Work task – Write out exactly the lines below from the one containing "left_click_drag(1094, 521, 1074, 206)" to the last, both ends kept, and nothing more; skip all pictures.

Data extract –
== Segment start ==

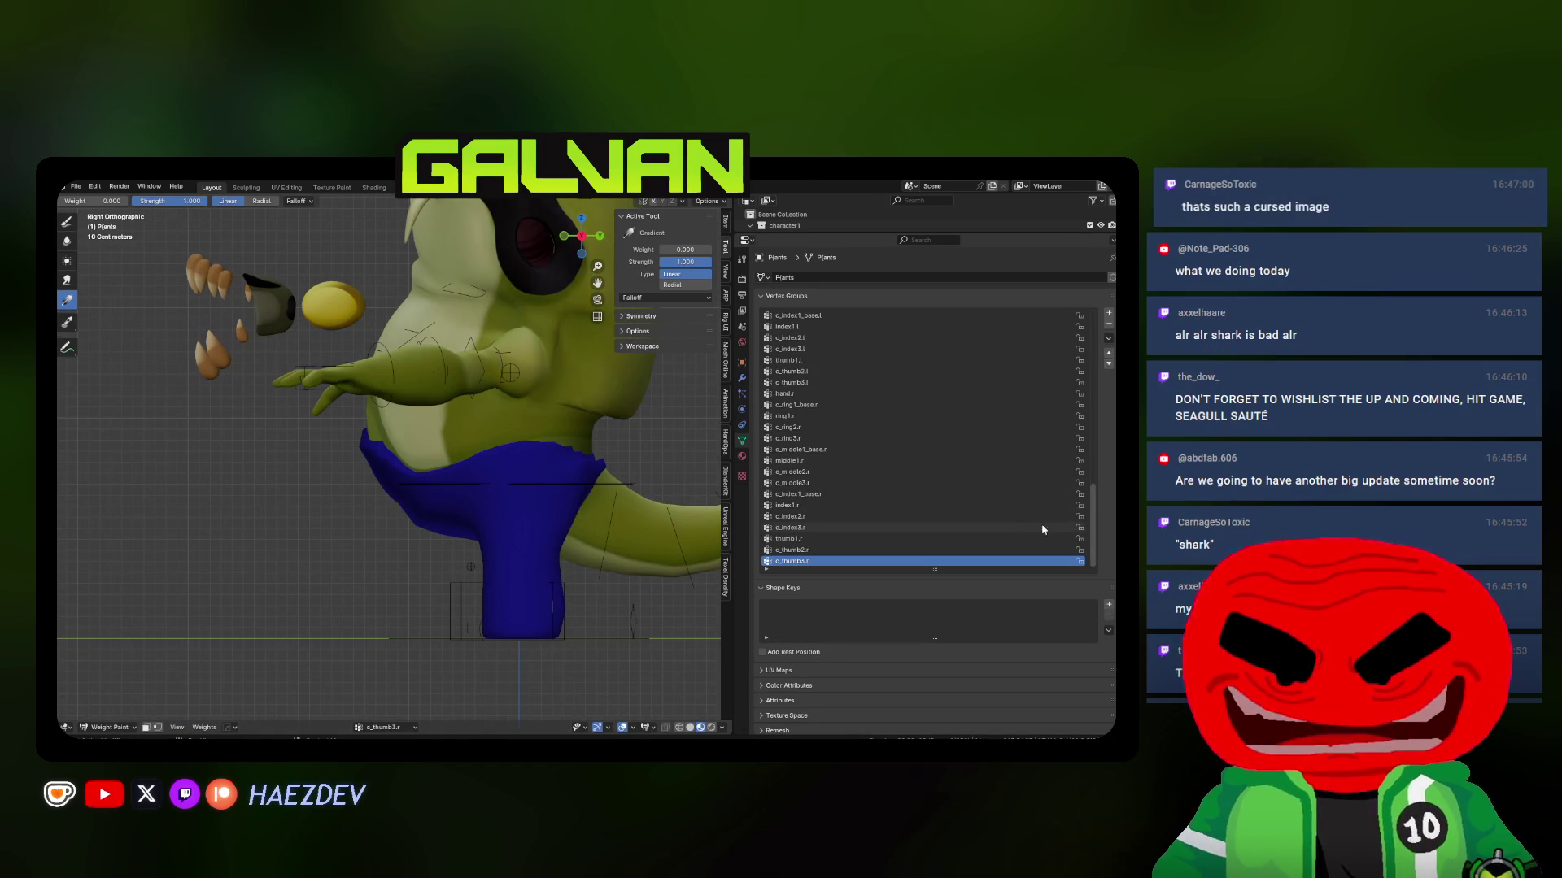
Select the root.x group, draw a gradient up the pants, and set paint weight to 0
left_click_drag(1094, 521, 1074, 206)
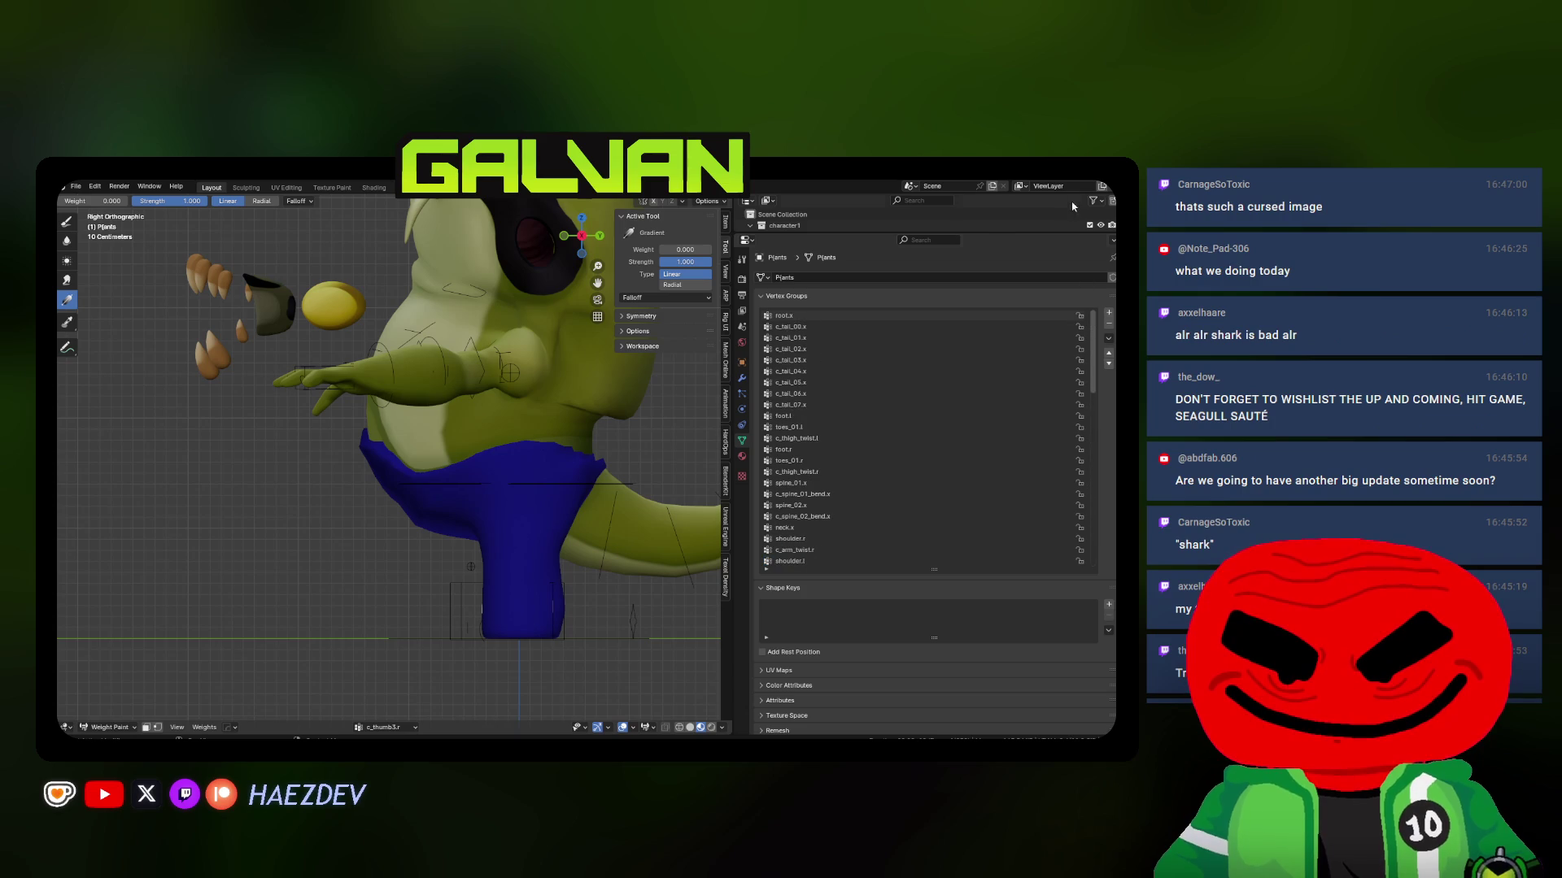
left_click(783, 316)
middle_click_drag(178, 300, 112, 291, "shift")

== Segment end ==

Answer for the task –
left_click_drag(1094, 521, 1074, 206)
left_click(783, 316)
middle_click_drag(178, 300, 112, 291, "shift")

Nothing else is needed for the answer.